Het hof is terecht ervan uitgegaan dat een door een gehuwde Nederlandse man buitenslands verrichte erkenning waarmee wordt beoogd de regelgeving op het gebied van de interlandelijke adoptie te omzeilen, kennelijk in strijd met de openbare orde is, ook al staat niet vast dat de man naar Nederlands recht onbevoegd was tot erkenning. Het hof heeft niet blijk gegeven van een onjuiste rechtsopvatting door bij zijn op de omstandigheden van het geval berustende oordeel dat de door de man verrichte erkenning ertoe diende de regelgeving op het gebied van interlandelijke adoptie te omzeilen, mede betekenis te hechten aan het feit dat de man, anders dan hij stelt, niet de biologische vader of verwekker van [de minderjarige] is.

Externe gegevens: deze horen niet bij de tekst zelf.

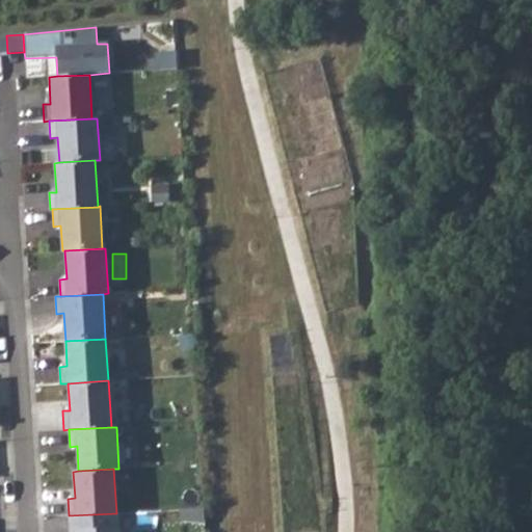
[(116,513),(69,515),(69,531),(118,531),(117,513),(116,513)]
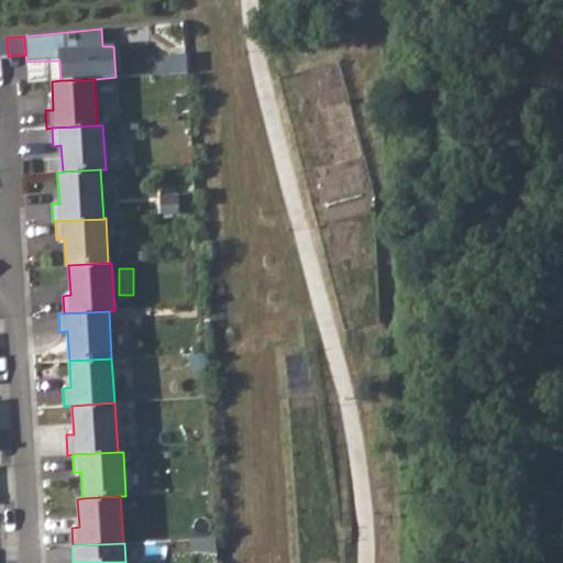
All buildings are outlined.
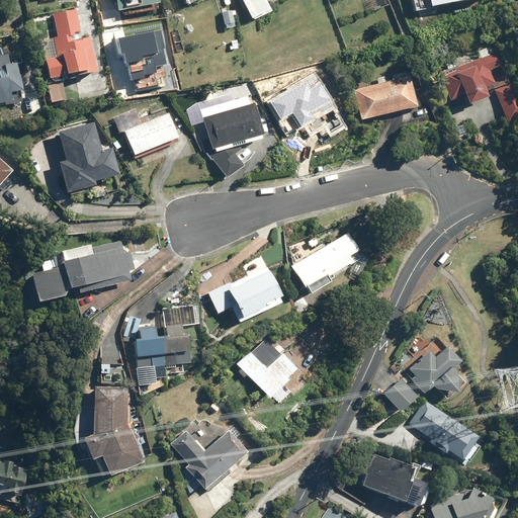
[(244,0),(256,20),(274,10),(268,1),(269,0),(244,0)]
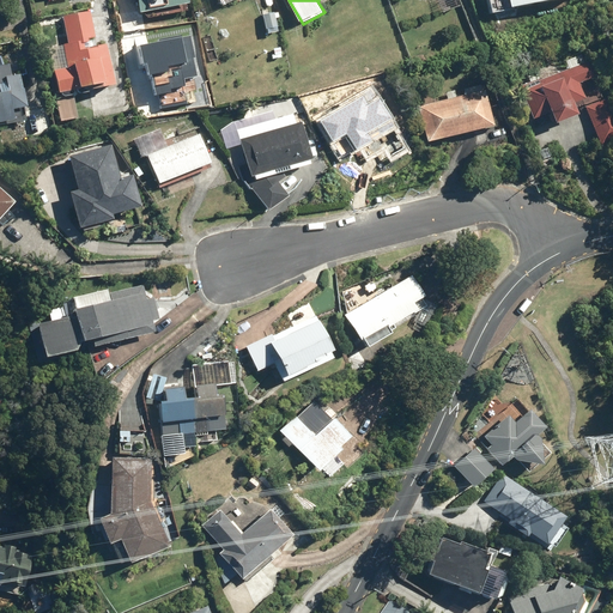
[(460,7),(457,0),(439,0),(444,12),(460,7)]
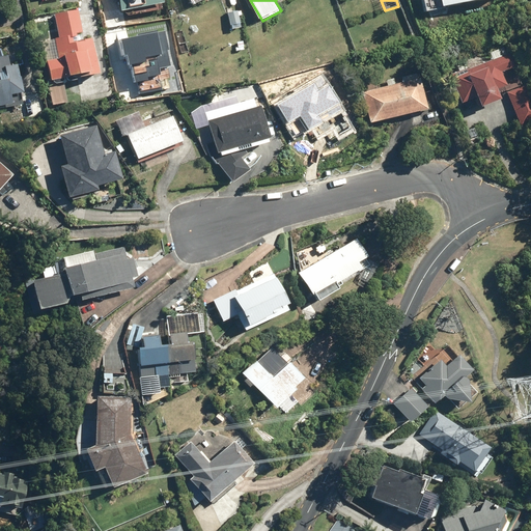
[(66,73),(72,72),(72,75),(90,72),(91,75),(106,73),(101,35),(86,37),(82,10),(55,14),(59,38),(44,40),(47,61),(49,61),(52,79),(66,77),(66,73)]
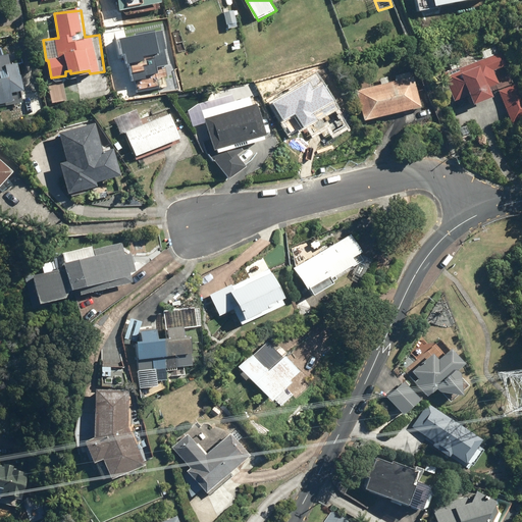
[(238,25),(236,11),(226,12),(228,27),(238,25)]
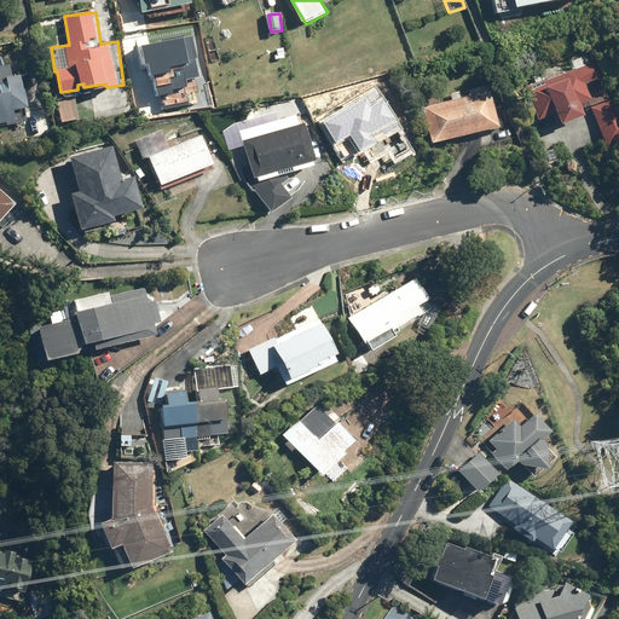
[(167,69),(161,46),(131,53),(137,76),(167,69)]
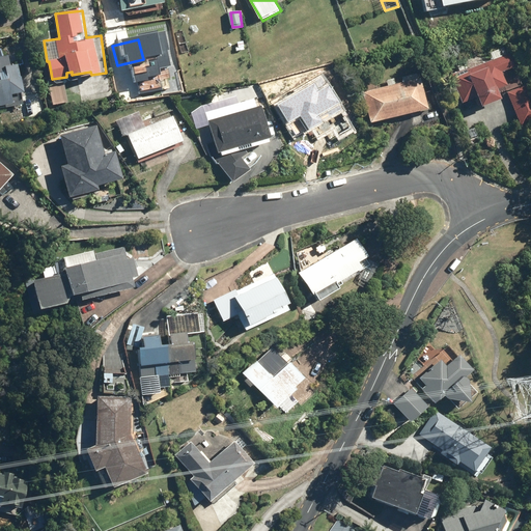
[(12,93),(26,91),(24,80),(20,81),(20,76),(17,76),(15,63),(11,64),(9,47),(0,48),(0,107),(15,106),(12,93)]
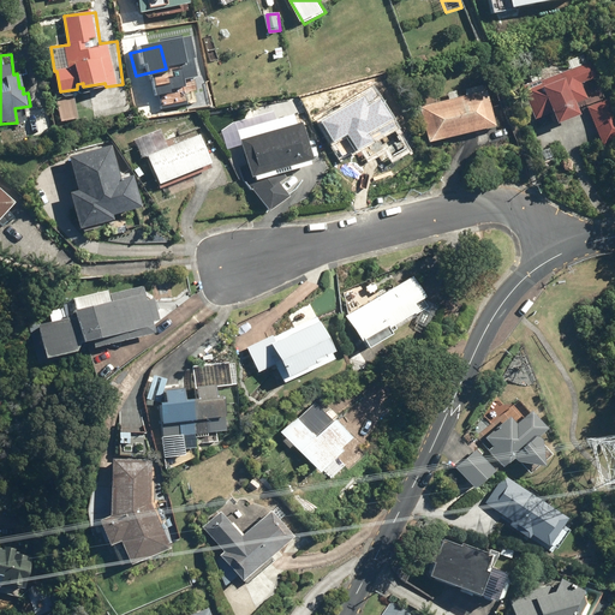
[(580,103),(586,101),(591,100),(585,84),(592,82),(587,66),(524,87),(529,101),(530,101),(537,119),(555,113),(559,123),(584,114),(580,103)]
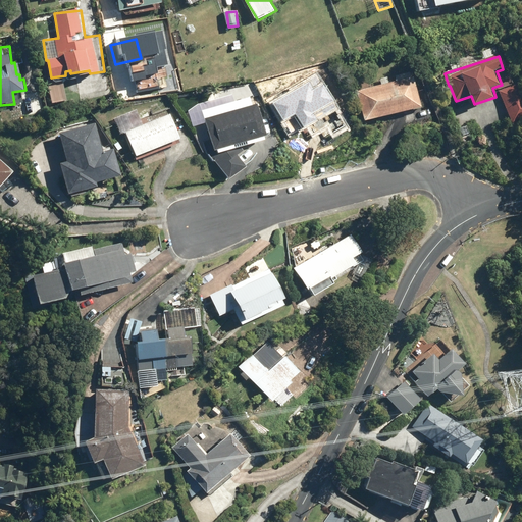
[(422,107),(415,76),(359,91),(366,120),(422,107)]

Op dit een en ander stuiten de klachten van het onderdeel, voor zover die feitelijke grondslag hebben, af.
3.5 Onderdeel 2 klaagt dat het hof ten onrechte heeft overwogen dat de door de Poolse rechter uitgesproken adoptie van [de minderjarige] door de vrouw in Nederland niet voor erkenning in aanmerking komt. Het onderdeel voert daartoe aan dat het hof de vaststelling van de autoriteiten in Polen dat de gewone verblijfplaats van de vrouw in Polen was onvoldoende gemotiveerd heeft weerlegd.
Deze klacht faalt. Het hof heeft in rov. 31 voldoende duidelijk uiteengezet op welke gronden het gekomen is tot het oordeel dat de vrouw ten tijde van de adoptieprocedure haar gewone verblijfplaats in werkelijkheid in Nederland had. Dat oordeel geeft geen blijk van een onjuiste rechtsopvatting.
4. Beslissing
De Hoge Raad verwerpt het beroep.
Deze beschikking is gegeven door de vice-president E.J. Numann als voorzitter en de raadsheren A.M.J. van Buchem-Spapens, J.C. van Oven, C.A. Streefkerk en A.H.T. Heisterkamp, en in het openbaar uitgesproken door de raadsheer J.C. van Oven op 2 november 2012.